The Onion of our Requirements
We need to always make sure we prioritize our requirements correctly. In order, we think about Security, Durability, Availability, Scalability (Scale-out), Features, Performance (Scale-Up), Efficiency. What this means is that for each item on the left side, it is more important than the items on the right side. For example, if we had to, we would give up availability of the data (shut the servers down) rather than risk it being deleted (loss of durability). The two that are often debated are the relationship between Scalability and Performance. The reason I place them in this order is that if we have the ability to scale out arbitrarily, we won’t be at risk of having our workload become impossible to run – but if we only have single-node scale-up, we could be trapped in a solution that doesn’t scale to fit our needs. Of course we want both.
Delighted Mistakes
The power of delighted mistakes is huge. When I was in Amazon, when we messed up sending somebody a package, sent it to the wrong place, or sent them the wrong thing, and they contacted us, we could fix it. That’s the low bar – anybody can do that. But we could do better. We could pick up the “call me now” button in 15 seconds or less with the customer’s messed up order already up on our screen and make them feel cared for, even though we messed up. We could fix it in a way that absolutely delights our customer; we could tell them to keep the wrong thing, we could refund them the whole purchase price, and we could send them the correct one overnight express – for free. We could send an apology letter from Amazon to the person who didn’t get their gift on time. Correctly handled, a mistake is actually one of our best opportunities to create longterm loyalty from our customers. For our part of the world, (transport/food/logistics/payments), this is really hard. When you’ve lost a customer the ability to go to work, cost them credibility with their customers by failing to deliver something, or lost them money or availability during a peak time, it’s almost impossible to delight.
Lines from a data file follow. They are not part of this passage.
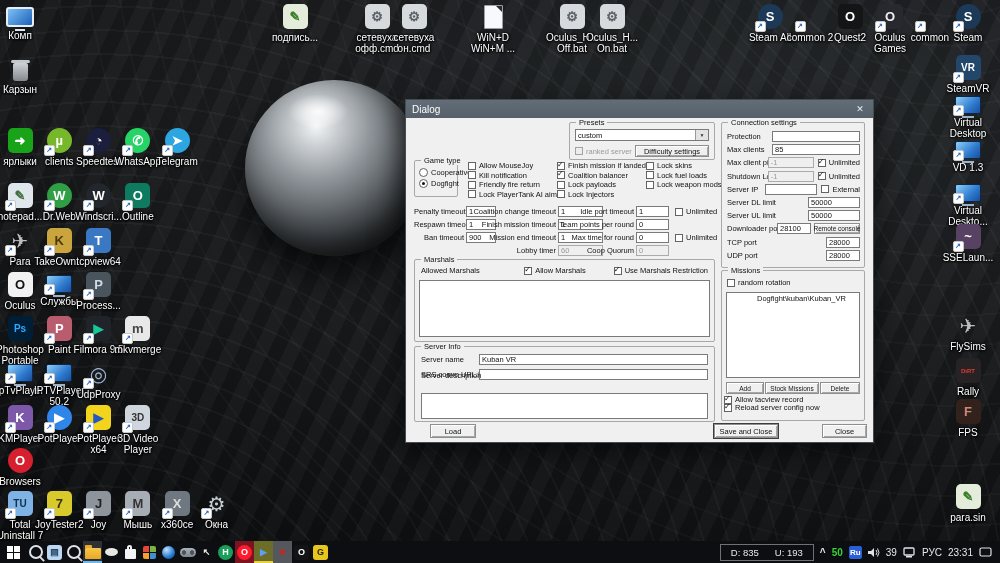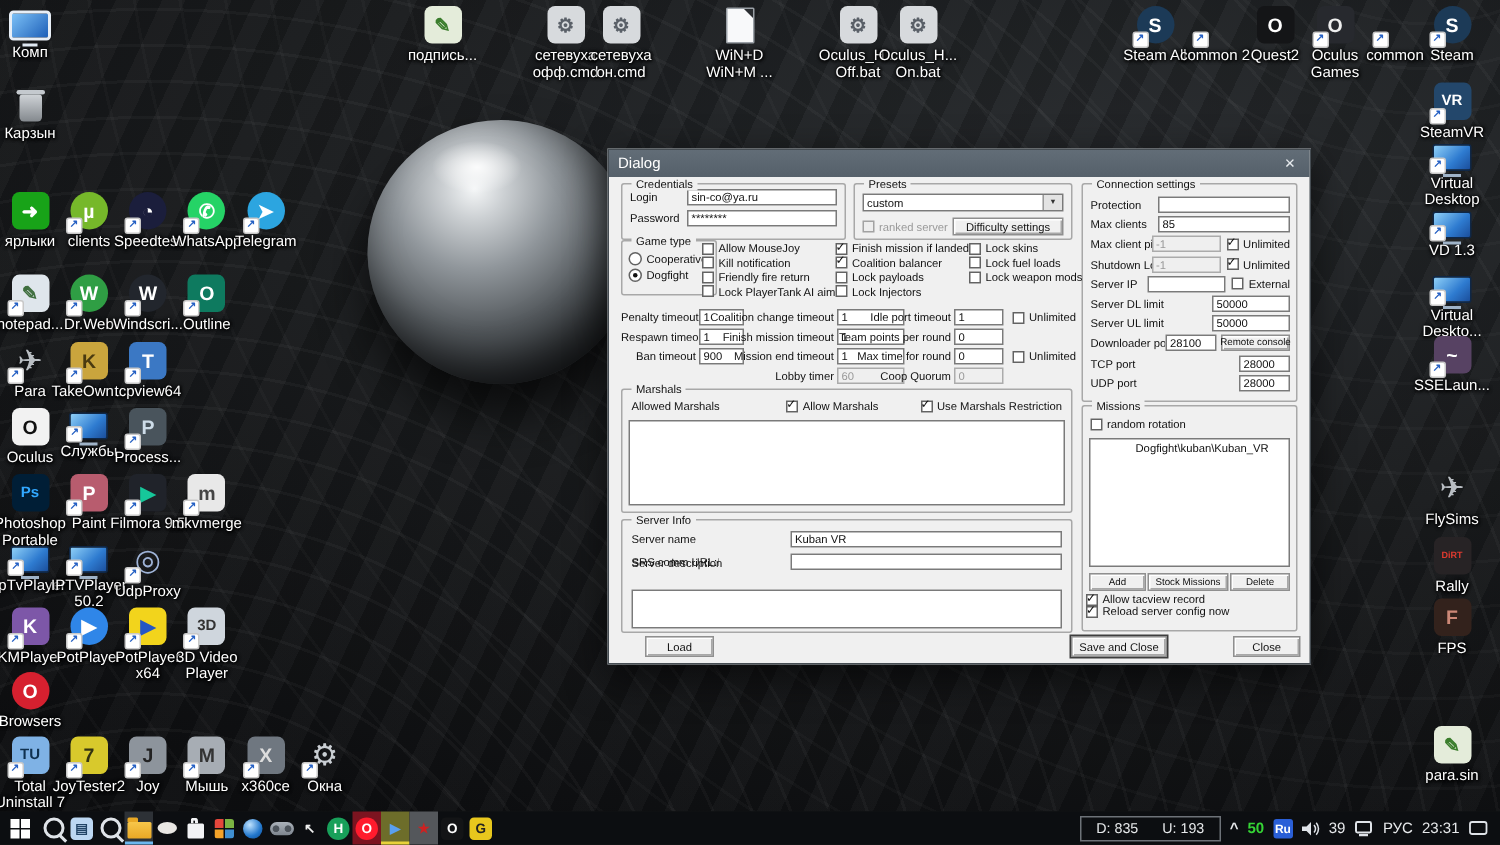--- a/index.html
+++ b/index.html
@@ -514,19 +514,6 @@
       <span class="xbtn">✕</span>
     </div>
 
-    <div class="grp g-cred">
-      <span class="lg">Credentials</span>
-      <div id="cred-rows">
-          <div class="fld">
-            <span class="fl" style="width: 38px;">Login</span>
-            <span class="inp grow">sin-co@ya.ru</span>
-          </div>
-          <div class="fld">
-            <span class="fl" style="width: 38px;">Password</span>
-            <span class="inp grow">********</span>
-          </div>
-        </div>
-    </div>
 
     <div class="grp g-pres">
       <span class="lg">Presets</span>

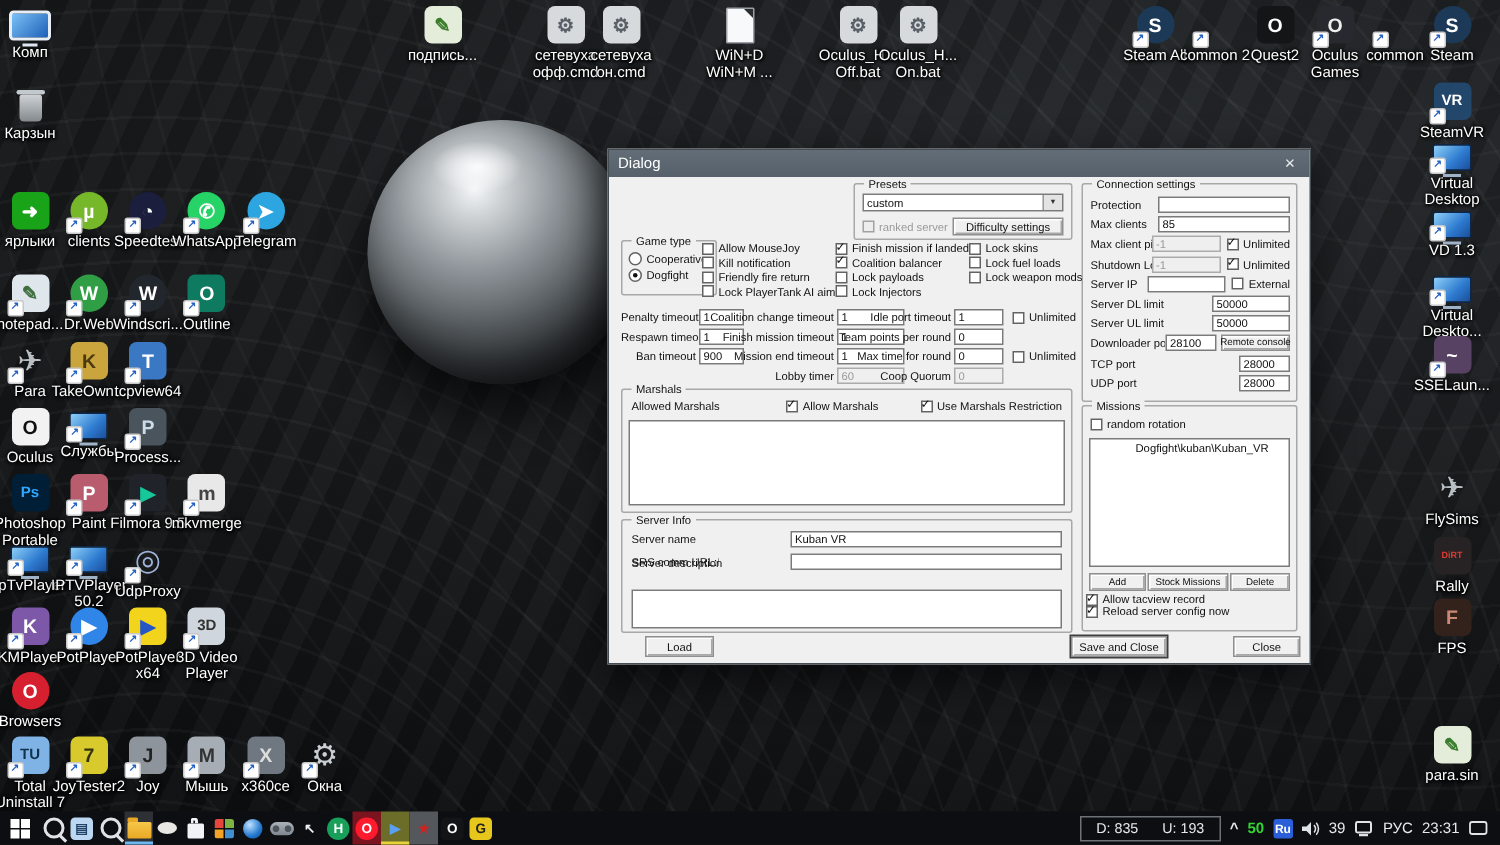--- a/index.html
+++ b/index.html
@@ -55,7 +55,7 @@
   .g-cred{left:8px;top:22px;width:150px;height:38px;}
   .g-pres{left:163px;top:22px;width:146px;height:38px;}
   .g-conn{left:315px;top:22px;width:144px;height:146px;}
-  .g-gt{left:8px;top:60px;width:64px;height:37px;}
+  .g-gt{left:8px;top:60px;width:44px;height:37px;}
   .g-mar{left:8px;top:159px;width:301px;height:83px;}
   .g-srv{left:8px;top:246px;width:301px;height:76px;}
   .g-mis{left:315px;top:170px;width:144px;height:151px;}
But we can fix that in the same way retail does; we can respond quickly, we can refund/credit without being asked, we can make them feel like they are the single most important customer we have. Delight is the bar, even (especially?) when you’ve messed up. At least for me, that makes my job more meaningful. I hope that holding this bar high makes your job more meaningful as well.
The Iron Pentagram
You’re often asked to pull in dates. Think about it – if you’re doing the right things, in the right order, with the right level of quality, with the right people, and you’re giving them the right support, then the date is the date. If you want to change the date, then figure out which of the 5 sides of the pentagram to change. Please ask your leaders to not “Just ask for a new date”. Educate them that they’ll get a new date, but it will be wrong. Help brainstorm through the constraints of the project rather than the optical date at the end.
Hope/Think/Know
One of the worst things a senior member of the team can do is misrepresent something they hope is true as something they think is true or even worse, know is true. Other members of the team will make decisions based on that surety – and those decisions will likely be wrong. In order for us to make good decisions, everybody needs to be clear about their level of confidence of every statement that will affect a decision. Don’t over-represent your optimism about an architecture or project, and don’t under-represent it either.